The first Q you need to ask yourself is whether you want to maintain it yourself. For a business, you may well want to be able to add new products and change pricing etc. This may dictate the tool which you want the design to be done in. My original designer, 1996, used Hot Metal Pro (a piece of junk). Then he got a well paid job and didn't do web design anymore, so I got somebody else. He used Micro$oft Frontpage (a piece of junk, IMHO) which generated a pretty but an incredibly slow to load website with each page containing hundreds of little objects and inefficient HTML. Then this bloke b*ggered off as well (got a well paid job) and the next man I used I told I want it done in Dreamweaver (which I use myself for my simple hacks). He did that; did a good website but lost interest partway through (probably got a well paid job) and we ended up in a dispute over what the terms of the job involved; basically some (few) things he did were very tacky but he said they are impossible to fix.

In the end I got a friend (who works in the office 1 day a week and looks after all this stuff) to sort it all out and that is where I have been for 2-3 years now. It works well.

A lot of things have changed in the past few years.

M$ have stopped constantly modifying Explorer. In the past, a website would work with v4 but not v5 or with v6 but not with v5 and not with Netscape etc etc. This is a real problem if selling into the less developed countries; a lot of people around the world are running an old browser under win98, etc. and they can't load a fancy website which uses browser specific features (read: it works only with IE6). OTOH, there is now IE7 and for all I know this will generate a load of websites which don't work on IE6...

A lot more people have fast connections, so bloated sites are no longer the major drag they used to be. But again this isn't true everywhere; a lot of people are still on dial-up.

The problem is that it's very hard to make a living just designing websites, so a lot of the people that do it clear off the moment they get a "proper job".

So it's essential to tightly specify what and how it will be done, so the next person (you?) can pick it up. A website done in Frontpage is close to impossible to do anything with unless again using Frontpage, and a lot of designers (most?) don't use Frontpage...

You don't say what business you are in but I can tell you that nearly everybody appreciates a clean simple honest website, which loads fast, tells you what the company does, and has simple navigation buttons on the side. No java, no flash, no active-x, minimal graphics.

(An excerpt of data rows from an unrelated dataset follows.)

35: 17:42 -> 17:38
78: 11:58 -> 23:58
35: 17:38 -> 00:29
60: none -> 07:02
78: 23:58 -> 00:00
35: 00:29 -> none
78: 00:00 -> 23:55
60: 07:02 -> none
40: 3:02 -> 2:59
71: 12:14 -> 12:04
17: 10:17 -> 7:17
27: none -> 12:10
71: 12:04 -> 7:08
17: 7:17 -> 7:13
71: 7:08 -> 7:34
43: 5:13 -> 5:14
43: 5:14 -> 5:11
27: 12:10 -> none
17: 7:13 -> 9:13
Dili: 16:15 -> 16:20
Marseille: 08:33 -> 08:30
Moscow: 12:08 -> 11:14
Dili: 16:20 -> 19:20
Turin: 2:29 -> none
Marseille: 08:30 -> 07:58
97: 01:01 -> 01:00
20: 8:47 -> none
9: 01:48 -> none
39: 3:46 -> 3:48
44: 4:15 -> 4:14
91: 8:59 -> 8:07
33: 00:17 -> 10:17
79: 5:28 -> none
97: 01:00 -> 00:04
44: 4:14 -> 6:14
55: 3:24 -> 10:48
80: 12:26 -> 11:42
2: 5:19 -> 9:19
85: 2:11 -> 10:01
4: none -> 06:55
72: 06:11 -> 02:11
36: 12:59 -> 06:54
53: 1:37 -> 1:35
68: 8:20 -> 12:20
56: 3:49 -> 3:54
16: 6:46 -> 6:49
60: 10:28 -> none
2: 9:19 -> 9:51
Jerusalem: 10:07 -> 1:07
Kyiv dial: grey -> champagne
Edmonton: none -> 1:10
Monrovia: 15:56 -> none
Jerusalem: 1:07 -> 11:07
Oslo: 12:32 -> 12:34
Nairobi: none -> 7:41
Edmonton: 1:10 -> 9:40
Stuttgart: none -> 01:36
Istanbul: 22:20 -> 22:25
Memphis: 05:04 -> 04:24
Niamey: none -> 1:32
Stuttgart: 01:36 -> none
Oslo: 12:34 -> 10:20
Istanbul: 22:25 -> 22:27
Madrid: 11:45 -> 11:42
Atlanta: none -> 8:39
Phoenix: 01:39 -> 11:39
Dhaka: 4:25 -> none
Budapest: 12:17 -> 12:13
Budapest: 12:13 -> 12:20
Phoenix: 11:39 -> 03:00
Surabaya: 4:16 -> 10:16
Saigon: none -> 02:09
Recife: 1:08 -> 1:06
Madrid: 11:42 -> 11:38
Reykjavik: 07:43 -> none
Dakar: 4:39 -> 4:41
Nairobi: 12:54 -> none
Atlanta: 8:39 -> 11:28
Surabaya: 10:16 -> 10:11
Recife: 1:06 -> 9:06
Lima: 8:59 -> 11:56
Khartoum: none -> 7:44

And keep any graphics on the main page narrow (no more than a few hundred pixels) because wide graphics prevent the pages printing properly (the RH margin gets cut off) from IE; most designers don't know this.

Bank on the designer not being around in a year's time. Buy a copy of (say) Dreamweaver, install it on some PC, and make sure that the job finally handed over is sitting on that PC, the site can be edited, and the new version can be FTP's to the server. Make sure this is specified at the outset as the deliverable package. Make sure it all works before handing over the money (or all the money).

As for artistic input, most designers don't have this. If you go to a big firm, they will bring in a graphic designer to make it pretty (say sony.co.uk etc) but all those sites (that I have seen) are massively bloated, and the job is very expensive. £100k is not unusual for such a site design.